Special Report: NPC, CPPCC Annual Sessions
2007
BEIJING, March 10 (Xinhua) -- Development of nuclear energy in China's
inland areas is not only feasible but necessary, said a deputy to the National
People's Congress (NPC), the top legislature of China.
"Now China has the ability to solve safety and environmental protection
problems in inland areas, where shortage of primary energy and electricity is
showing up while people could afford higher power charges," said Fan Mingwu,
academician with the Chinese Academy of Engineering and former president of
Huazhong University of Science and Technology.

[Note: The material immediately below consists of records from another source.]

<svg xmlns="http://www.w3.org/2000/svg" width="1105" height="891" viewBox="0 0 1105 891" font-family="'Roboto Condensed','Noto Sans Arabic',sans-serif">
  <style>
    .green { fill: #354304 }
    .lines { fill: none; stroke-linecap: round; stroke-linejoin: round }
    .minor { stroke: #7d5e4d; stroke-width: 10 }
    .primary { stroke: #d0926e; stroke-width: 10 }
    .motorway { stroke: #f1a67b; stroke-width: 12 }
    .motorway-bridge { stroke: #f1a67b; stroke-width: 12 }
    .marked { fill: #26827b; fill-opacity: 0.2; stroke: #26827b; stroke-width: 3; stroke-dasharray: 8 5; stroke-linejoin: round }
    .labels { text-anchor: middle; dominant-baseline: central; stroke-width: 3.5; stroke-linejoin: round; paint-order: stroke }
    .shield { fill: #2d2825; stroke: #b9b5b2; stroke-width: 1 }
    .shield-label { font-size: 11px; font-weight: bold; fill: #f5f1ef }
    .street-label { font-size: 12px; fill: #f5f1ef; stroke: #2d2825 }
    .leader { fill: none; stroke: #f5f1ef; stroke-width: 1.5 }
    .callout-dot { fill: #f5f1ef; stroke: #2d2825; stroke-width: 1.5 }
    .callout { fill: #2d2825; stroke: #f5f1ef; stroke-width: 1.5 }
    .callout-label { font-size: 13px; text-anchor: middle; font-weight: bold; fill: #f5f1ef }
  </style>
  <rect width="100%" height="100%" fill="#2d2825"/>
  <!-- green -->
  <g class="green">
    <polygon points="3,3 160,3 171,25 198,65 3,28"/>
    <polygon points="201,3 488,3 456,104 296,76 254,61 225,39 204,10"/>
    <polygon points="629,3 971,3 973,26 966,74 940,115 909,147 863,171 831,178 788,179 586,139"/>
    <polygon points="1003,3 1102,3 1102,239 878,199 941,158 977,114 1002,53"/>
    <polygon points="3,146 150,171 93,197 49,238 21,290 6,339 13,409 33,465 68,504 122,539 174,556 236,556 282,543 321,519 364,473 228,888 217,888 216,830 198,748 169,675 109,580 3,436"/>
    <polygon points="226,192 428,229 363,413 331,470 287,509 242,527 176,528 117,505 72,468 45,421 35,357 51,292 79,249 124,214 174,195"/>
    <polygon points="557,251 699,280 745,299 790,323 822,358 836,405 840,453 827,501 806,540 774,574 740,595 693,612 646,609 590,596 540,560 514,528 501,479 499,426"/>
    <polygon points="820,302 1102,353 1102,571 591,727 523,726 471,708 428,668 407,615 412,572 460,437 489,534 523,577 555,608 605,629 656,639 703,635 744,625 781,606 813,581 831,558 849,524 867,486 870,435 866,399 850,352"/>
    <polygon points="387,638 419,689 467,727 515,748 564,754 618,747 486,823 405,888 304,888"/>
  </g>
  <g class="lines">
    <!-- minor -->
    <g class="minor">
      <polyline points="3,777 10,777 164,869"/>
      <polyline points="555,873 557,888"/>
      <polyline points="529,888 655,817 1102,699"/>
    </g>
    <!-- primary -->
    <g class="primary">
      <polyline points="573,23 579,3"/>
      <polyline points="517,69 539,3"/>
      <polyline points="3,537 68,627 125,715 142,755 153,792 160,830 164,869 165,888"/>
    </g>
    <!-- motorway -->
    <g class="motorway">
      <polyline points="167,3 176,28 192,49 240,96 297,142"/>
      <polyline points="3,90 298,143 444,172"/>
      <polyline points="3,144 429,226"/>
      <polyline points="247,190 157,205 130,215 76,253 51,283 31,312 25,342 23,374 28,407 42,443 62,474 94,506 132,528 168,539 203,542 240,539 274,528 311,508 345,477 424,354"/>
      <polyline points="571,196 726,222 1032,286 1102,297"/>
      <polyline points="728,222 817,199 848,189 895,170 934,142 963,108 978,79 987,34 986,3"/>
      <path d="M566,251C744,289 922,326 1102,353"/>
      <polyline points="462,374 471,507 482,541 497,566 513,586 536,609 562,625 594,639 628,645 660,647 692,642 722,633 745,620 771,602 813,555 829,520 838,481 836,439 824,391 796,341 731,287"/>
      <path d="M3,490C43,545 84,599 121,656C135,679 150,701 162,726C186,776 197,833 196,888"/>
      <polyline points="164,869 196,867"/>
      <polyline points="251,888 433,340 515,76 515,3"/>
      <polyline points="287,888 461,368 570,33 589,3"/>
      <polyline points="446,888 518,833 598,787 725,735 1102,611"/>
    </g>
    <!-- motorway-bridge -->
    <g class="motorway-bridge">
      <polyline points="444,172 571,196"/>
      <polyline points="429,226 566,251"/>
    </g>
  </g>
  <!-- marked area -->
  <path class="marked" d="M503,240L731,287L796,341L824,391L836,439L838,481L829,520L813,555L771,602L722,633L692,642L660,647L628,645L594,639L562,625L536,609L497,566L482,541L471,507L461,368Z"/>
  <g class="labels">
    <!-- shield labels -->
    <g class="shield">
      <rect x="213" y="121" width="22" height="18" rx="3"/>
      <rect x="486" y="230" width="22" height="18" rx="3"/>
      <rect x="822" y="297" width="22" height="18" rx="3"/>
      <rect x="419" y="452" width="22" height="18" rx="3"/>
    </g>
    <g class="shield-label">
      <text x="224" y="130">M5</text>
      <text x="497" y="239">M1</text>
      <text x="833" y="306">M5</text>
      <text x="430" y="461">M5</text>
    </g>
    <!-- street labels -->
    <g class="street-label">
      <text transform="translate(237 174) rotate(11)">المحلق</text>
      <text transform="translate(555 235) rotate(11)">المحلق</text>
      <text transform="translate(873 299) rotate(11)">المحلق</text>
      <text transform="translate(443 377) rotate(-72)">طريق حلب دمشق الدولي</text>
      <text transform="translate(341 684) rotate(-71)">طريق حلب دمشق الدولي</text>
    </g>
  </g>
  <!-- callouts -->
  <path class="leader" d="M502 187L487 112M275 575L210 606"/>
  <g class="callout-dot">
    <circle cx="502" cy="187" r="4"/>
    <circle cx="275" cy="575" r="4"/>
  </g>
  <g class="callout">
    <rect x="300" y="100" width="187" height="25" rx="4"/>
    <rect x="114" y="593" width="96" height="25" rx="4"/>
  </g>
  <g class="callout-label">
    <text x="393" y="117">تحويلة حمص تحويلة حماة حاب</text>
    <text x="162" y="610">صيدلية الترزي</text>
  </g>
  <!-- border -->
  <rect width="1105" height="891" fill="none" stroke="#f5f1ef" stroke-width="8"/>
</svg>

China's first nuclear power station, the Qinshan Nuclear Power Station
nestling in the Hangzhou Bay of east China, started power generation on Dec. 15
1991 and has operated safely.
Fan said that the site was chosen with safety and environmental protection
as the most important consideration, because it is convenient to fetch water and
discharge treated sewage there.
China's current six nuclear power plants with 11 reactors are all located
along its economically thriving east and southeast coasts, which faced acute
shortage of primary energy and electricity.
With the fast economic growth, short supply of electricity also looms in
central China, so timely actions should be taken to build nuclear power plants
to support economic development in this region, Fan said.
To meet the dramatically growing demand for electricity consumption, China
has vowed to increase its combined nuclear power capacity to 40,000 megawatts by
the year 2020.
Last year, China's produced 2,834 billion kwh of electricity, including
54.3 billion kwh of nuclear power.
It was reported earlier that China's first inland nuclear power plant would
be built in Lishanhe Town, Yiyang City of central China's Hunan Province, with a
planned installed capacity of 4 million kilowatts.